Pendekatan heutagogi mendorong mahasiswa untuk mengembangkan keterampilan belajar sepanjang hayat (lifelong learning). Ini sejalan dengan semangat Al-Qur’an yang mendorong umat Islam untuk terus belajar. Allah SWT berfirman:
“Dan katakanlah: ‘Ya Tuhanku, tambahkanlah ilmu kepadaku.’” (QS. Taha: 114)
Ayat ini menegaskan bahwa proses belajar adalah perjalanan tanpa akhir, yang membutuhkan kemandirian dan komitmen pribadi untuk terus berkembang.
4. Implementasi Pergeseran Paradigma di Perguruan Tinggi Islam
Pergeseran dari pedagogi ke andragogi, dan akhirnya ke heutagogi, membutuhkan upaya yang serius dari perguruan tinggi Islam. Berikut adalah beberapa langkah strategis yang dapat diambil:
- Pengembangan Kurikulum Fleksibel
Kurikulum harus dirancang untuk memberikan kebebasan kepada mahasiswa dalam memilih mata kuliah yang sesuai dengan minat dan kebutuhan mereka. - Pemanfaatan Teknologi Digital
Perguruan tinggi Islam dapat mengintegrasikan teknologi dalam proses pembelajaran, seperti platform e-learning, webinar, dan sumber daya digital lainnya. - Pelatihan Dosen
Dosen perlu dilatih untuk mengadopsi peran sebagai fasilitator dan mentor, bukan sekadar penyampai informasi. - Kolaborasi Antar Disiplin
Pendekatan interdisipliner dapat membantu mahasiswa melihat hubungan antara ilmu agama dan ilmu duniawi, sehingga pembelajaran menjadi lebih holistik.
5. Tantangan dan Solusi
Meskipun transformasi paradigma ini menjanjikan banyak manfaat, ada sejumlah tantangan yang harus diatasi, seperti:
- Resistensi terhadap Perubahan: Beberapa pihak mungkin merasa nyaman dengan pendekatan tradisional dan enggan berubah. Solusinya adalah dengan memberikan pemahaman tentang manfaat perubahan ini.

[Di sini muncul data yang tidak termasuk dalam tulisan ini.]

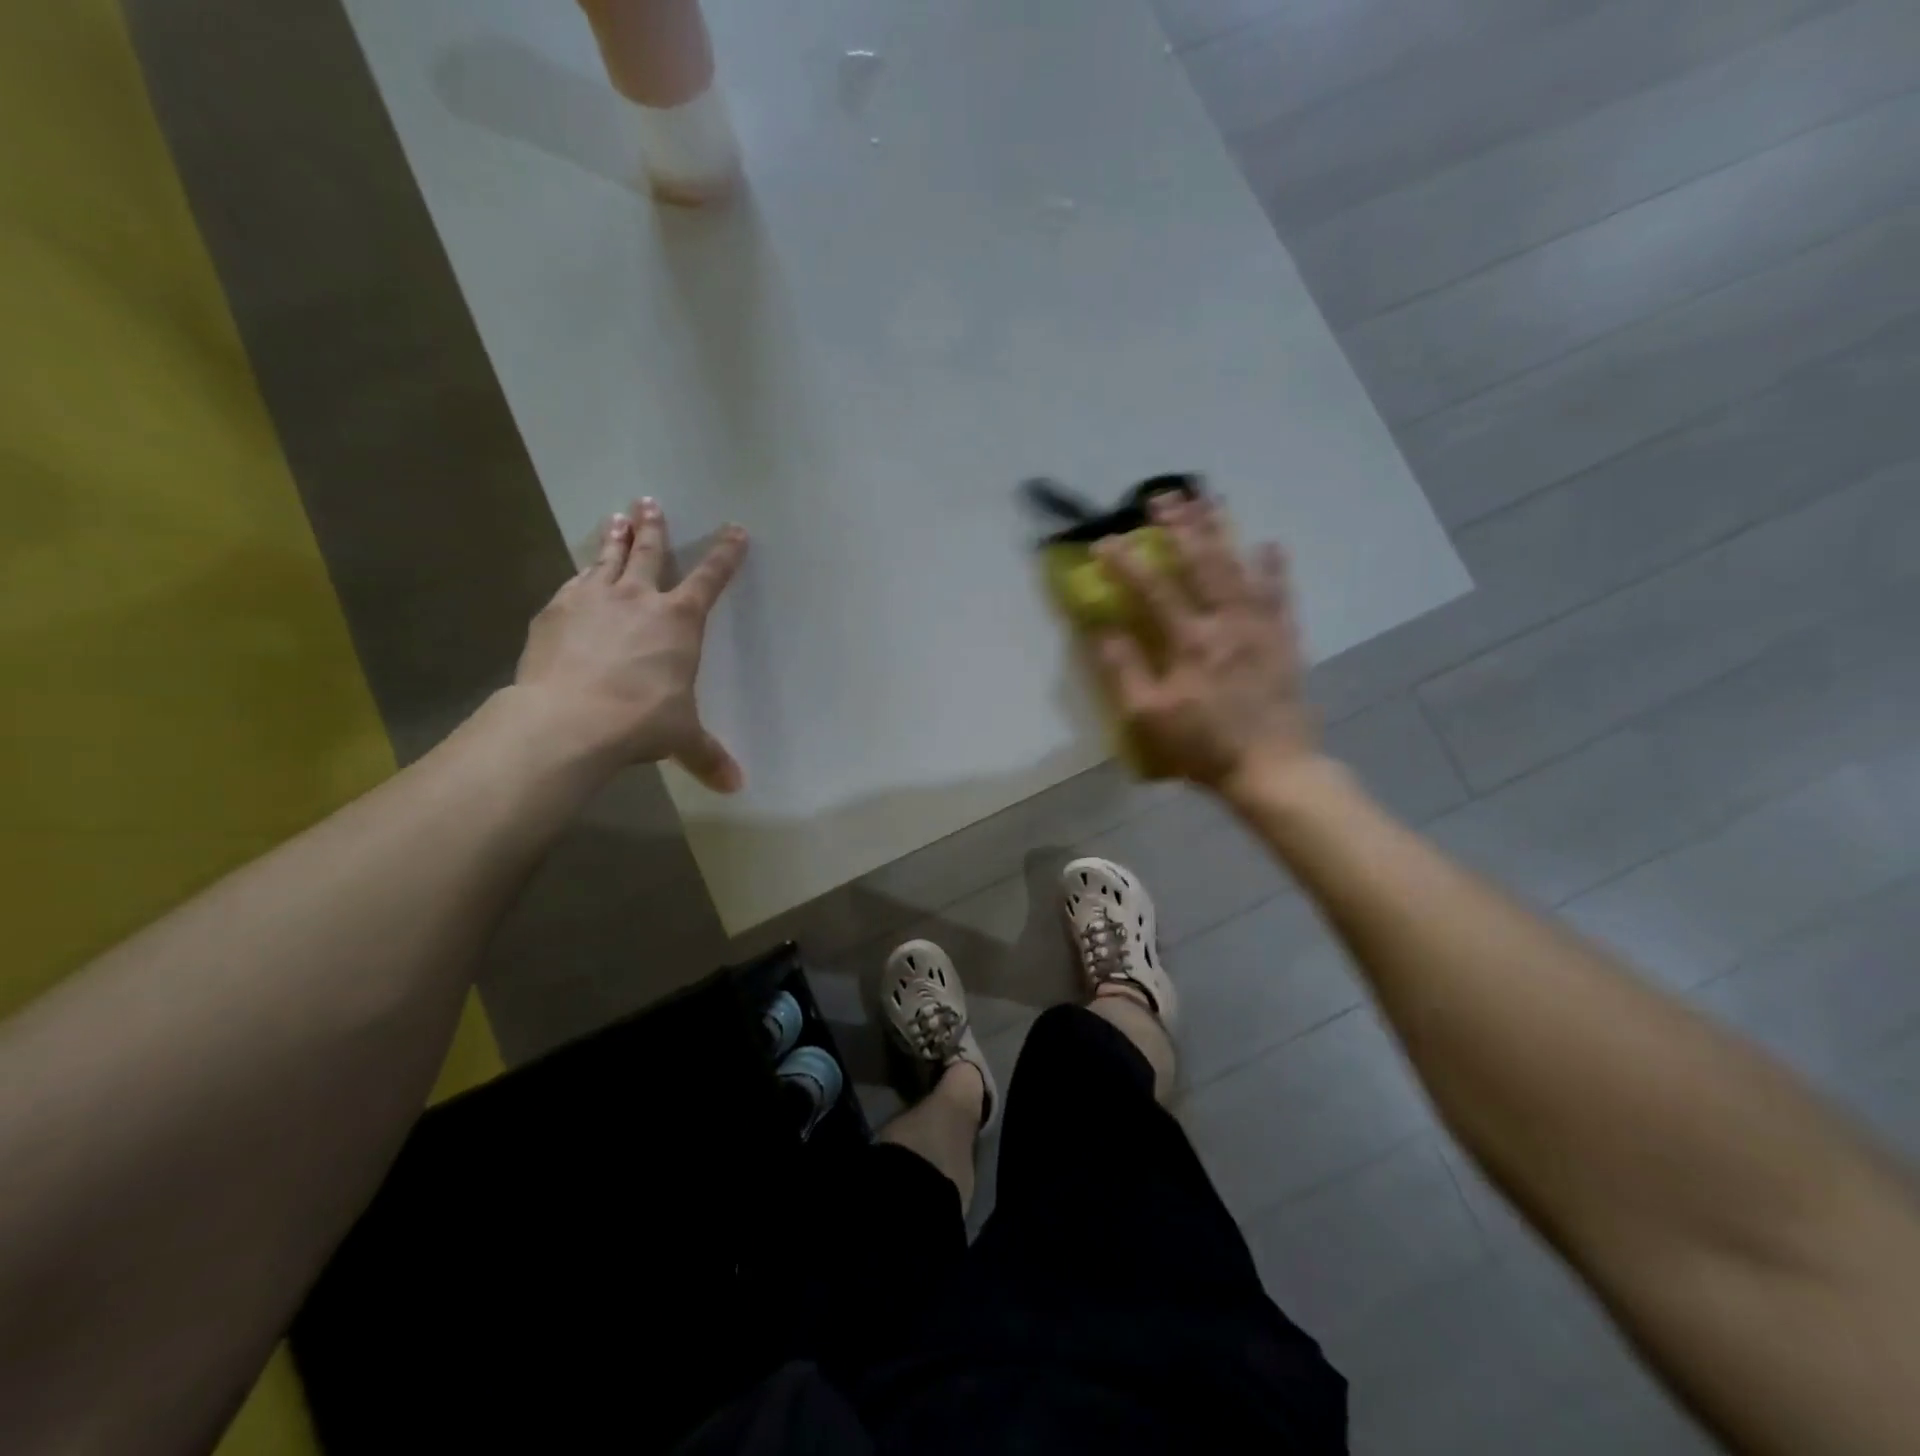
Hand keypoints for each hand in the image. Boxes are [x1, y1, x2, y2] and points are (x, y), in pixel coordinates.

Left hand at [515, 498, 747, 790]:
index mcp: (679, 621)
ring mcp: (592, 599)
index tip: (735, 530)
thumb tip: (736, 787)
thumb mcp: (681, 737)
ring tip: (616, 515)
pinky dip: (581, 575)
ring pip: (607, 558)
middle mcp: (638, 599)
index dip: (725, 554)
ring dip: (614, 536)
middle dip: (654, 527)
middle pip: (649, 553)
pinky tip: (579, 573)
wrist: (569, 718)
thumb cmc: (640, 721)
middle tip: (649, 502)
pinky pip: (573, 583)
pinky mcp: (555, 611)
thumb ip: (708, 755)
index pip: (710, 578)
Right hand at [1093, 494, 1318, 798]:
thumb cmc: (1203, 746)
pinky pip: (1280, 594)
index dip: (1126, 563)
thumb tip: (1101, 631)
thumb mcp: (1149, 717)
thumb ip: (1124, 671)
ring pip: (1239, 567)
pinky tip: (1269, 544)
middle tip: (1162, 496)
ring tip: (1207, 499)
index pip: (1153, 590)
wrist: (1272, 769)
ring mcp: (1260, 627)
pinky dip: (1274, 567)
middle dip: (1179, 526)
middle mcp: (1226, 622)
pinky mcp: (1285, 639)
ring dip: (1220, 530)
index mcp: (1189, 642)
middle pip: (1201, 563)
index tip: (1104, 542)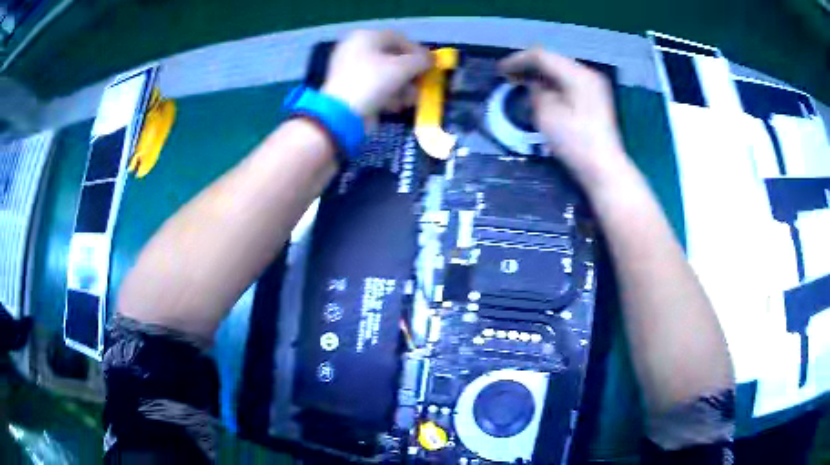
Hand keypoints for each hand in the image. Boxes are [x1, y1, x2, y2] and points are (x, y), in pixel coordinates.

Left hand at [322, 30, 431, 124]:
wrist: (342, 112)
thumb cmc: (374, 81)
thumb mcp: (403, 67)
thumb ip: (422, 61)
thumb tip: (432, 60)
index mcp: (366, 37)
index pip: (399, 38)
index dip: (417, 51)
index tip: (430, 65)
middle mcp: (356, 49)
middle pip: (392, 57)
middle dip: (410, 73)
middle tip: (421, 84)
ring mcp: (350, 69)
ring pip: (384, 74)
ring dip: (402, 86)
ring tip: (411, 99)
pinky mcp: (349, 88)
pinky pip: (374, 86)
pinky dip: (387, 94)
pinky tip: (396, 106)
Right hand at [499, 48, 627, 187]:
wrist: (604, 169)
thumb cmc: (575, 142)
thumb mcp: (547, 114)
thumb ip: (536, 91)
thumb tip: (533, 83)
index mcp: (577, 74)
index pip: (541, 56)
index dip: (517, 60)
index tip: (500, 71)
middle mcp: (587, 74)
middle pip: (553, 61)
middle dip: (529, 66)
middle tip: (508, 77)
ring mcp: (594, 86)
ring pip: (561, 71)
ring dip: (540, 75)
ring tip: (521, 84)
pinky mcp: (595, 99)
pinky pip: (569, 83)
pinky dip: (553, 85)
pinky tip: (541, 93)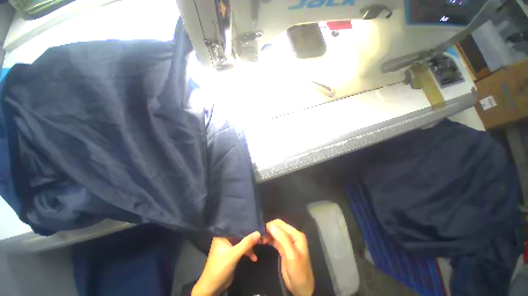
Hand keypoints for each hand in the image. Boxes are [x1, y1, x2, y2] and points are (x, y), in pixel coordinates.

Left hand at [192, 231, 260, 295]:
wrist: (213, 287)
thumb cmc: (220, 267)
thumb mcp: (234, 255)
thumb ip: (246, 243)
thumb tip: (258, 232)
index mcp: (222, 235)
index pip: (236, 226)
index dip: (247, 226)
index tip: (258, 225)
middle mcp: (225, 238)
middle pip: (240, 234)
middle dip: (250, 237)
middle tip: (262, 237)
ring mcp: (229, 246)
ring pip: (242, 242)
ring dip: (250, 246)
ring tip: (260, 246)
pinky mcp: (233, 254)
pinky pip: (242, 249)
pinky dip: (248, 252)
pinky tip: (254, 258)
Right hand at [265, 219, 313, 295]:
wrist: (302, 288)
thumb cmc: (298, 271)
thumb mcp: (291, 255)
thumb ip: (282, 239)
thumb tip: (271, 225)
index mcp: (296, 234)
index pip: (281, 224)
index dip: (270, 225)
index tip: (260, 230)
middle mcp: (292, 236)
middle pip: (278, 227)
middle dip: (268, 229)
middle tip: (258, 235)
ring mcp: (288, 242)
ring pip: (275, 233)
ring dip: (268, 234)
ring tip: (259, 239)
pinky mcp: (283, 249)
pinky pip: (275, 240)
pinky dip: (269, 239)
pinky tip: (263, 242)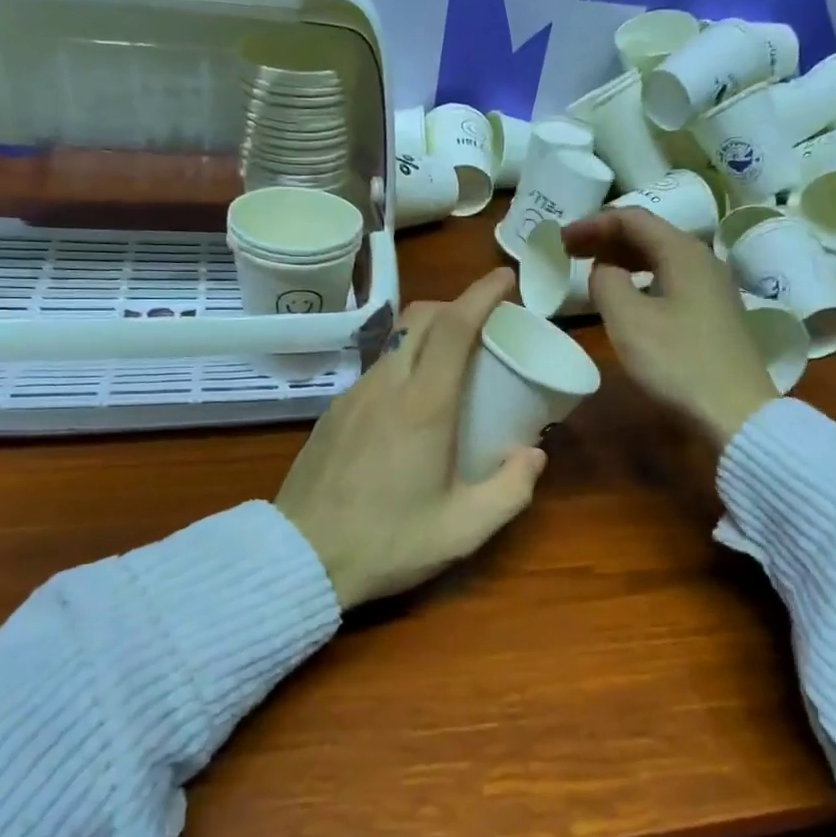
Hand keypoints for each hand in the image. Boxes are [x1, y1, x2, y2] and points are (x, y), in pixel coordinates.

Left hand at [275, 268, 546, 609]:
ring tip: (452, 362)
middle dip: (457, 304)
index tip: (506, 279)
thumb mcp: (464, 529)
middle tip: (486, 322)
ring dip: (428, 333)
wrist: (301, 557)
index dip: (482, 294)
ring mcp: (354, 395)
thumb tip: (534, 454)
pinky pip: (377, 367)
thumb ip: (511, 490)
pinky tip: (410, 400)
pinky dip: (404, 361)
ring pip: (396, 340)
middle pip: (421, 318)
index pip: (454, 327)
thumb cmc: (388, 542)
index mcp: (424, 406)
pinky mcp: (334, 411)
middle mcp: (387, 386)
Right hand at [563, 207, 778, 448]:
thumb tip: (604, 270)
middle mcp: (702, 260)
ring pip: (660, 258)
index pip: (632, 219)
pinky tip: (627, 297)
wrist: (736, 413)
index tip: (560, 239)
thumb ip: (606, 282)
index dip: (592, 224)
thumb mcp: (628, 319)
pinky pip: (670, 280)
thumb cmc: (677, 362)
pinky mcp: (714, 313)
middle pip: (648, 234)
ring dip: (623, 259)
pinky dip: (641, 279)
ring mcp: (713, 287)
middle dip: (606, 238)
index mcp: (683, 252)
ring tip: (592, 271)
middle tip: (569, 251)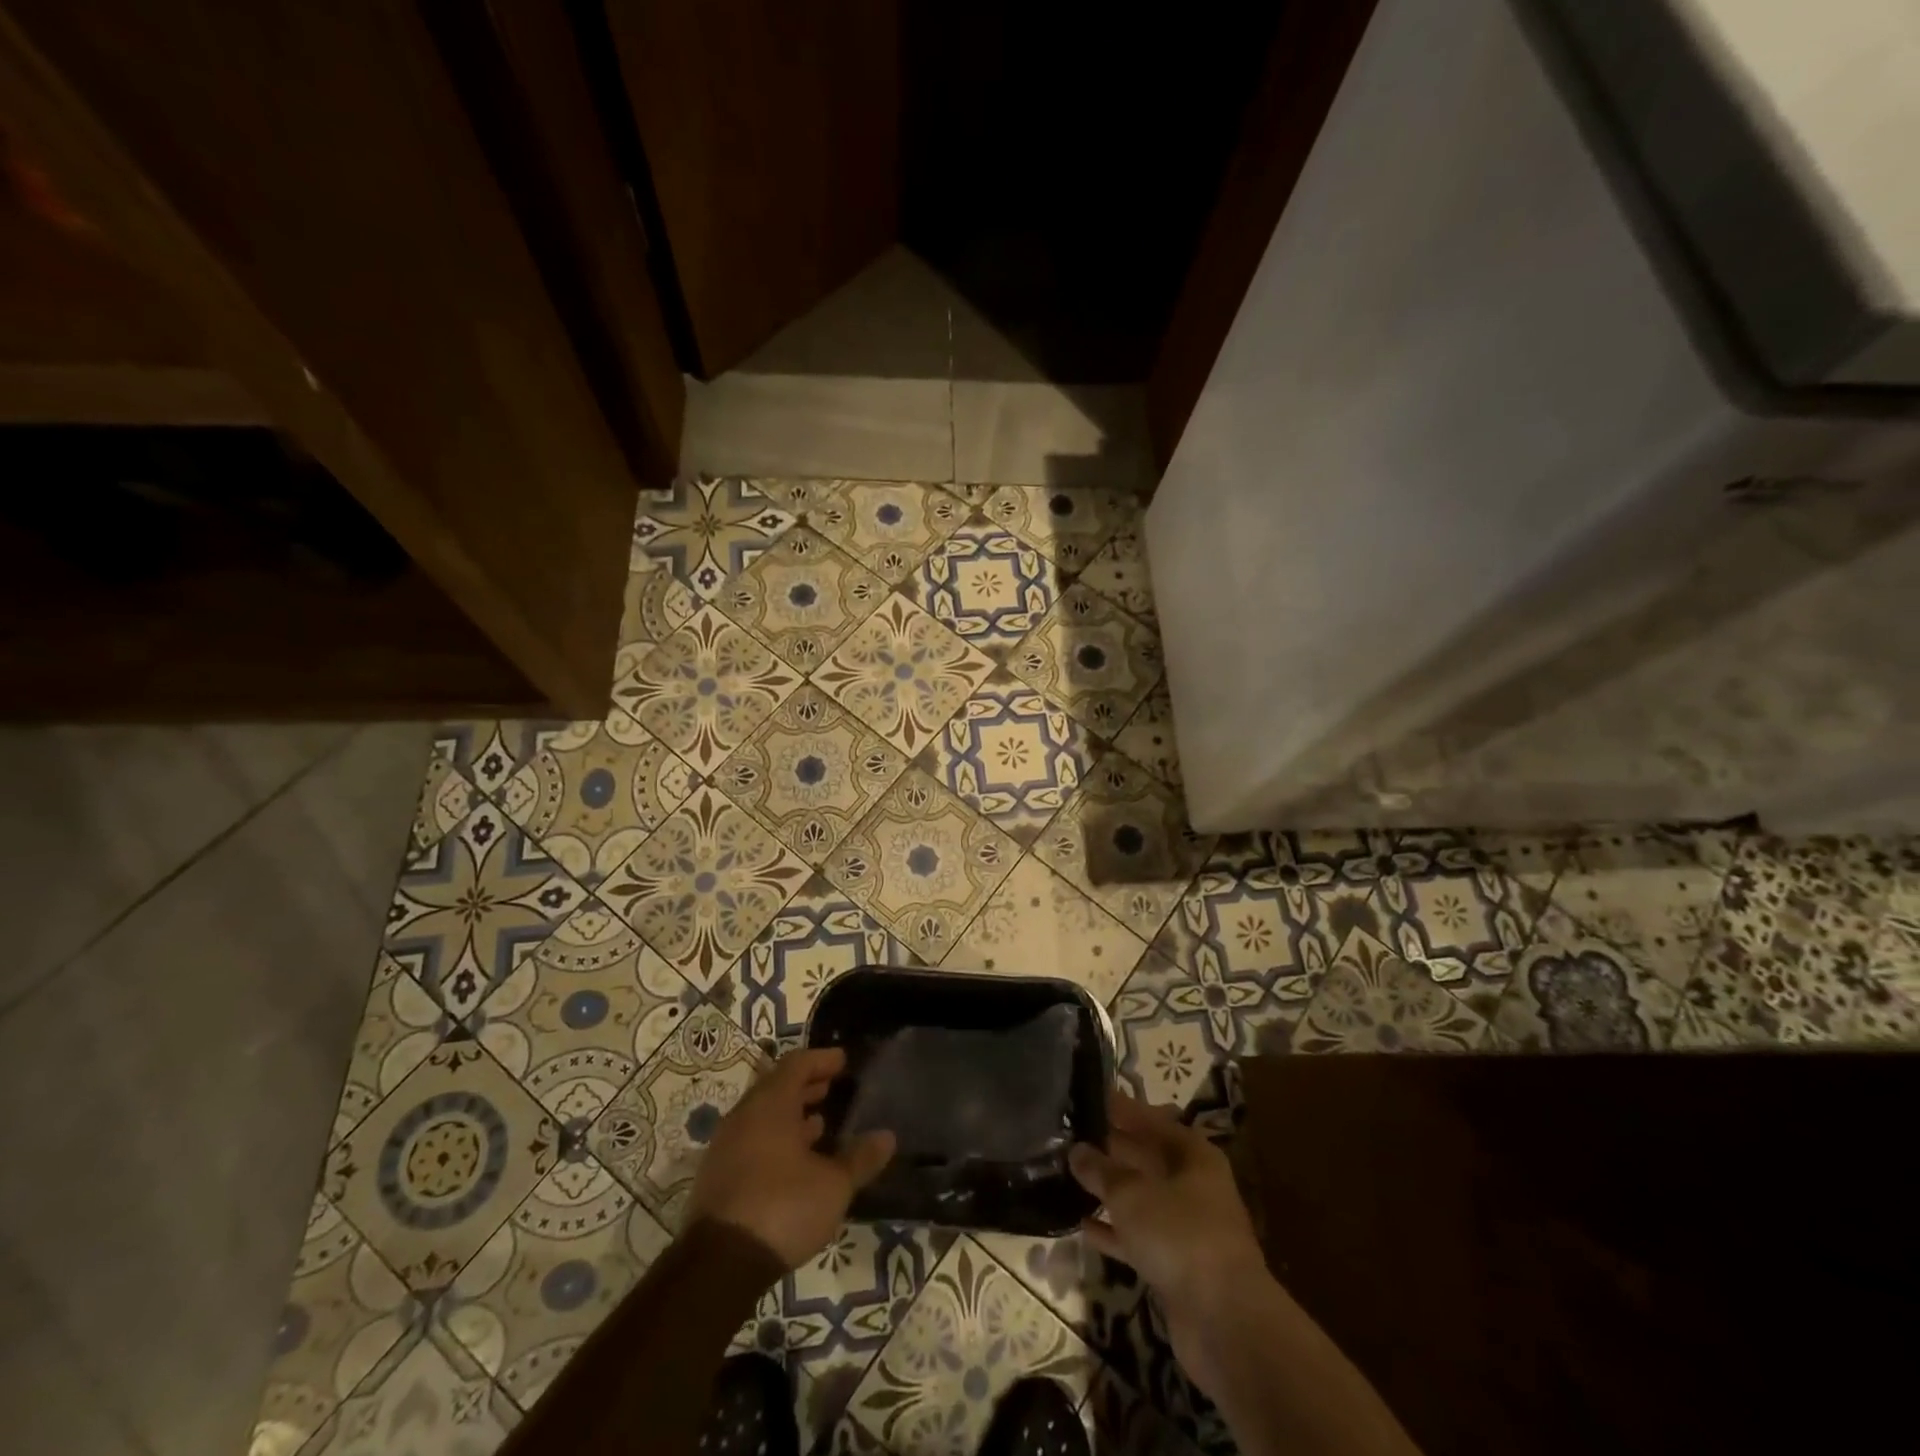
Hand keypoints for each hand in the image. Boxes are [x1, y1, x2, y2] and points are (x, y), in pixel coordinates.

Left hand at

- Keterbatasan Infrastruktur: Tidak semua perguruan tinggi memiliki akses ke teknologi canggih. Solusi alternatif adalah dengan memanfaatkan teknologi sederhana yang terjangkau.
- Kesenjangan Keterampilan Dosen: Pelatihan intensif dan berkelanjutan dapat membantu dosen beradaptasi dengan paradigma baru.
Kesimpulan
Pergeseran paradigma dari pedagogi ke andragogi hingga heutagogi merupakan kebutuhan mendesak bagi perguruan tinggi Islam untuk menjawab tantangan zaman. Pendekatan-pendekatan ini tidak hanya meningkatkan kualitas pembelajaran, tetapi juga sejalan dengan semangat Al-Qur’an yang mendorong pembelajaran mendalam, relevan, dan berkelanjutan.
Dengan mengintegrasikan prinsip-prinsip ini, perguruan tinggi Islam dapat melahirkan generasi yang tidak hanya cerdas secara intelektual, tetapi juga mandiri, kreatif, dan siap menghadapi dinamika global dengan tetap berpegang pada nilai-nilai Islam.